Hewlett-Packard shares plunge 13% on turnaround fears

  • 3 October 2012
  • From the section Business
HP ink cartridges
Hewlett-Packard hopes to cut it workforce by 8% by 2014

Hewlett-Packard shares plunged to a 10-year low after its boss said it will take time to turn around the company that built its success on printers and computers.

Meg Whitman said revenue for 2013 would decline during what she called a "fix-and-build year."

Traders in New York sent HP shares down 13% to $14.91 in response.

The firm had announced an $8.8bn (£5.5bn) loss for the last quarter and plans to cut some 27,000 jobs by 2014.

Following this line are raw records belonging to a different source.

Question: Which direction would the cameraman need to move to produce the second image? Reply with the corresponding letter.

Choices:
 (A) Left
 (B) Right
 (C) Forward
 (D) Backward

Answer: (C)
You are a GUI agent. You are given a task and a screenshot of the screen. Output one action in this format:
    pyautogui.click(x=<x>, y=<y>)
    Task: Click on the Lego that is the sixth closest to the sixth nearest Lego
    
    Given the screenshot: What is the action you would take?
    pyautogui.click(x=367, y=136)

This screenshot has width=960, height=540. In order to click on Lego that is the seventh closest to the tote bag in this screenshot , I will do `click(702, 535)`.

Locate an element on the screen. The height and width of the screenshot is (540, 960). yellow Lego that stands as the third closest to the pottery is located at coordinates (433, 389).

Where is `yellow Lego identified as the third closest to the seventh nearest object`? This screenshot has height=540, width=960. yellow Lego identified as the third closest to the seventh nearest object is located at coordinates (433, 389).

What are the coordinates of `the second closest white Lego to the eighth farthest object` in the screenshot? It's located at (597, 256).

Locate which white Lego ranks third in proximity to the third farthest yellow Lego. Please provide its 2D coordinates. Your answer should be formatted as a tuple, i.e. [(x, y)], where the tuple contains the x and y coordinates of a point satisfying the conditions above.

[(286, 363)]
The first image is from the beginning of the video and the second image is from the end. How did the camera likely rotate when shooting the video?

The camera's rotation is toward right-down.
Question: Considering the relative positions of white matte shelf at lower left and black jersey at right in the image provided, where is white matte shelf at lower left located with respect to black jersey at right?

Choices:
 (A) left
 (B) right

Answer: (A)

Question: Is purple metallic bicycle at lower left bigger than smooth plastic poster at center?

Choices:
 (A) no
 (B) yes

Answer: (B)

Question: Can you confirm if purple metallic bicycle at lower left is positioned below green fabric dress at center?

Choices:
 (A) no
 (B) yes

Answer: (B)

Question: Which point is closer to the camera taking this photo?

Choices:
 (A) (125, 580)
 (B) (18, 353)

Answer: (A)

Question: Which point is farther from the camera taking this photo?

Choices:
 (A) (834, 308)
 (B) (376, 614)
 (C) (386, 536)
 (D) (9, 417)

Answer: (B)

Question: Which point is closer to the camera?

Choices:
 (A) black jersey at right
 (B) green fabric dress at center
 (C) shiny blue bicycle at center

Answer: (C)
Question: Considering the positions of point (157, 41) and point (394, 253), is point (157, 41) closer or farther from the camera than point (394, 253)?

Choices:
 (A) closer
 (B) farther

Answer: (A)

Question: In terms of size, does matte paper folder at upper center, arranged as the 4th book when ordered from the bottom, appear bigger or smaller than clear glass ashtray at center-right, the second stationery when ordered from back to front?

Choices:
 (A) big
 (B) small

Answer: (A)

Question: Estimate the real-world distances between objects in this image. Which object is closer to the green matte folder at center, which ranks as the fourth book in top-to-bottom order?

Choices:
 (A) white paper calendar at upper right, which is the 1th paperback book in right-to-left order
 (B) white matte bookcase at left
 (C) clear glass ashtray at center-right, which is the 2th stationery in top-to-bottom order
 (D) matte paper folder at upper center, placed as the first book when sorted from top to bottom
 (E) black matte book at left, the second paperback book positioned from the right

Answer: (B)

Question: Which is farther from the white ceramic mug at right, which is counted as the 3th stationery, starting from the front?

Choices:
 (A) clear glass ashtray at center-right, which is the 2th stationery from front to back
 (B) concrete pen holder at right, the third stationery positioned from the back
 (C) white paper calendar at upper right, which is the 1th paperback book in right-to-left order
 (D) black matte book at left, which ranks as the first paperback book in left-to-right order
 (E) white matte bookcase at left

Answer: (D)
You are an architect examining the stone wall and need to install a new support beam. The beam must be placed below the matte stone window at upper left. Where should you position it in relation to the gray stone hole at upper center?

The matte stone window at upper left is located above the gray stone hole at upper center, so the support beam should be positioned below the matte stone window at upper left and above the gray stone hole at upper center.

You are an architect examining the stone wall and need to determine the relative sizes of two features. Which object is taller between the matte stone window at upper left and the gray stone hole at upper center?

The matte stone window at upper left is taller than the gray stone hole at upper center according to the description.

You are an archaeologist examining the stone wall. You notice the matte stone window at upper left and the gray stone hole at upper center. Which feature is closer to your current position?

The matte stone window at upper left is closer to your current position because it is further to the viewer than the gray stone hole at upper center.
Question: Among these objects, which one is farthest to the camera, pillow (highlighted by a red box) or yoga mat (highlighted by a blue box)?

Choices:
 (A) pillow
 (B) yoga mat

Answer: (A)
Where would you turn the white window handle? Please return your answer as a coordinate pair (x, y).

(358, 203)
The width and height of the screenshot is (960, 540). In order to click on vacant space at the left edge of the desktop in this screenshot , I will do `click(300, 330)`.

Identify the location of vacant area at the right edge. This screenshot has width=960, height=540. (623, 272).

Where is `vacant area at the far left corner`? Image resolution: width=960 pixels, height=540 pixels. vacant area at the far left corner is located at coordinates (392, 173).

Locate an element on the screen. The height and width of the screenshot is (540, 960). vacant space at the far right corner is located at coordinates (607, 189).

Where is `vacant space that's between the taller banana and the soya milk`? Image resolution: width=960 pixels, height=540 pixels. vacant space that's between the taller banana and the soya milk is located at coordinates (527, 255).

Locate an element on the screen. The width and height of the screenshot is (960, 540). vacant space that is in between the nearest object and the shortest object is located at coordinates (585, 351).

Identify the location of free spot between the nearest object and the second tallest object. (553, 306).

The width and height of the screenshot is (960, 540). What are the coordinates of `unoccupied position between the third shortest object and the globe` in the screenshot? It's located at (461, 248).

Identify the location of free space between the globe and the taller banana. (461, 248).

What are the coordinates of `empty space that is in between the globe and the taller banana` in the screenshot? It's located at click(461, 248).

Detailing its turnaround strategy, HP said its profit for the fiscal year would be between $3.40 and $3.60 per share, far below analysts' expectations of $4.18 a share.

But by 2016, Ms Whitman expects the company's revenues to be growing in line with US GDP, with "operating profit growing faster than revenues, industry-leading margins and disciplined capital allocation".

In its enterprise division, HP anticipates revenue declines of 11% to 13% in the fiscal year.

The company, like rival Dell, is struggling to offset faltering PC sales with other revenue.

Ms Whitman replaced her predecessor, Leo Apotheker, who was ousted after just 11 months on the job.